Saturday, February 18, 2012

Don't Be Fooled about Greece's Future

Credit Suisse has been writing about a Greek default for some weeks now. The latest piece came this week when CS announced that its view remains that Greece will probably undergo a disorderly default before March 20, when her next bond repayments are due.  
For Greece - even if the country gets the second bailout, which will be used basically to push cash back into the banking system - Europe will have a first lien on nearly 150% of its GDP.
This makes my point of earlier this week even more probable - that Greece is becoming the first European Union client state.  The European Central Bank, the EU and the International Monetary Fund, for all their talk and posturing about solutions being at hand, have simply placed Greece in a position from which she will likely never be able to extricate herself, at least not in our generation. And in so doing , they have also jeopardized their own futures.
So, where is Greece, and where are we who are watching, and who will probably feel the aftermath of the default, when and if it occurs?

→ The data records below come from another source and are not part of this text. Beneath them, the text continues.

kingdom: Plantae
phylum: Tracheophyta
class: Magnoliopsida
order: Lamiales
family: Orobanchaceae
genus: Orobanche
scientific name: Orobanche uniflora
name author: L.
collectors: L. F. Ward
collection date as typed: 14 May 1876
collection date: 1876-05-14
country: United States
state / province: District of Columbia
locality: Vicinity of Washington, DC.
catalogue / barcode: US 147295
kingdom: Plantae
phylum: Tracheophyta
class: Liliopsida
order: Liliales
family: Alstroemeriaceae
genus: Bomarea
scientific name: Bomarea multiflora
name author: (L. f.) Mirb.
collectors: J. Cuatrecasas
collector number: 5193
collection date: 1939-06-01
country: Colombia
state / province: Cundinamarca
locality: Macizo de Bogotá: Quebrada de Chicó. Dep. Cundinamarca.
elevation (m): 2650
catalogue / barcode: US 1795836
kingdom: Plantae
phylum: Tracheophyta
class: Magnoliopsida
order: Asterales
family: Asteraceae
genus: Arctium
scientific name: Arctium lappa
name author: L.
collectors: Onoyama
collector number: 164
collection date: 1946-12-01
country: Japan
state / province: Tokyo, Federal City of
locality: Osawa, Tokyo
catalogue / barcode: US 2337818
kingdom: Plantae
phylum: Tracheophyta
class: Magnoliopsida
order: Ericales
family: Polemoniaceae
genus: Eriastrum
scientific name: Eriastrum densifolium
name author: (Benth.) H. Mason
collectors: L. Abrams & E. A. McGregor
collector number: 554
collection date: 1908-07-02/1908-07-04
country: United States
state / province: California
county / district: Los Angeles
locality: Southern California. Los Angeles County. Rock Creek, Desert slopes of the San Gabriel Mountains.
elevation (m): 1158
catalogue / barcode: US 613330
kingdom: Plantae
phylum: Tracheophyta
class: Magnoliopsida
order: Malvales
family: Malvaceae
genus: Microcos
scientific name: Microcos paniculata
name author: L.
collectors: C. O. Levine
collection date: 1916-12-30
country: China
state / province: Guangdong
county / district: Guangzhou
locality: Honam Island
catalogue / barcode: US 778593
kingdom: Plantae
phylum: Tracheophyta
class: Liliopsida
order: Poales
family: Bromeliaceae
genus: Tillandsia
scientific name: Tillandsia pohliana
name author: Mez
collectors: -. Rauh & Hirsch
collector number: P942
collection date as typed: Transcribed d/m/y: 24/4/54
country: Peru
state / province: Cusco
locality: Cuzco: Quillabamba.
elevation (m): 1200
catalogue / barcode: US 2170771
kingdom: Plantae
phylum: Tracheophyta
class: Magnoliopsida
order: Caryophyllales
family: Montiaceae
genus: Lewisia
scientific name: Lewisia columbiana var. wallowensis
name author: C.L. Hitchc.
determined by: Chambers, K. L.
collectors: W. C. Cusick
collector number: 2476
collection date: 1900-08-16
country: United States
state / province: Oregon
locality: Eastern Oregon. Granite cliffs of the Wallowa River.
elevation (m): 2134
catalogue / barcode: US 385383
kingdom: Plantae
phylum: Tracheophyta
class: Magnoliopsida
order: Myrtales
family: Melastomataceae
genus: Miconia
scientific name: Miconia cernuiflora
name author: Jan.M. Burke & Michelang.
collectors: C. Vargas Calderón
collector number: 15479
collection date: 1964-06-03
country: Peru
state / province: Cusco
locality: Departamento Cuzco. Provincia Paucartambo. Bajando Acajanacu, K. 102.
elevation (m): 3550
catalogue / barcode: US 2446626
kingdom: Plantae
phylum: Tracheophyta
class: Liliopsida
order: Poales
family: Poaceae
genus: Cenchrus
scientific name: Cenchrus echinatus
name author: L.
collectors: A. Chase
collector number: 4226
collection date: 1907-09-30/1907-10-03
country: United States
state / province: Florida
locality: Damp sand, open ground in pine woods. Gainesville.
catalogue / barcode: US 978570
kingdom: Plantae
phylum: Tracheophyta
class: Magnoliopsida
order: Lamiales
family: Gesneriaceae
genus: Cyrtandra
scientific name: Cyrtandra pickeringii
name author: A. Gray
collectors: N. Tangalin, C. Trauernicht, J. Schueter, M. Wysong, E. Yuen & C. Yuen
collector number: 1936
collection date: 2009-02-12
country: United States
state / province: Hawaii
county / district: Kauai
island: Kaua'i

1. Greece is poised to default, the end-game everyone anticipated in 2011. It is very likely not a matter of if but when.

2. That default will trigger credit-default swap contracts, derivatives known as CDS that protect the owner from events such as default.

3. This will implode the banking system, as those who sold the CDS (financial institutions) do not have enough cash or assets to pay the owners of the CDS.

4. The idea is that sovereign default is very unlikely, so you can sell protection (CDS) against that possibility for a low premium, and cover that bet by buying your own protection from another player.

5. If that player (counterparty) can't pay you off, then you can't meet your obligations on the CDS you originated and sold.

6. So the failure of one counterparty can trigger a systemic failure akin to a row of dominoes being toppled by the fall of one domino.

7. Those absorbing the losses caused by a Greek default will want to cash in their insurance, i.e. the CDS they own against a Greek default. They have every incentive to demand a default be recognized as a default. If they accept the official plan to avoid calling a default a default, then all the losses will be theirs and none will fall to the counterparties who sold them the CDS.

How is this fair? The official response of avoiding default is focused on self-preservation, not fairness, justice or the rule of law.
So, dear readers, we are still in the eye of a real financial hurricane and nobody has the wherewithal to save either the ECB, the banking system or Greece.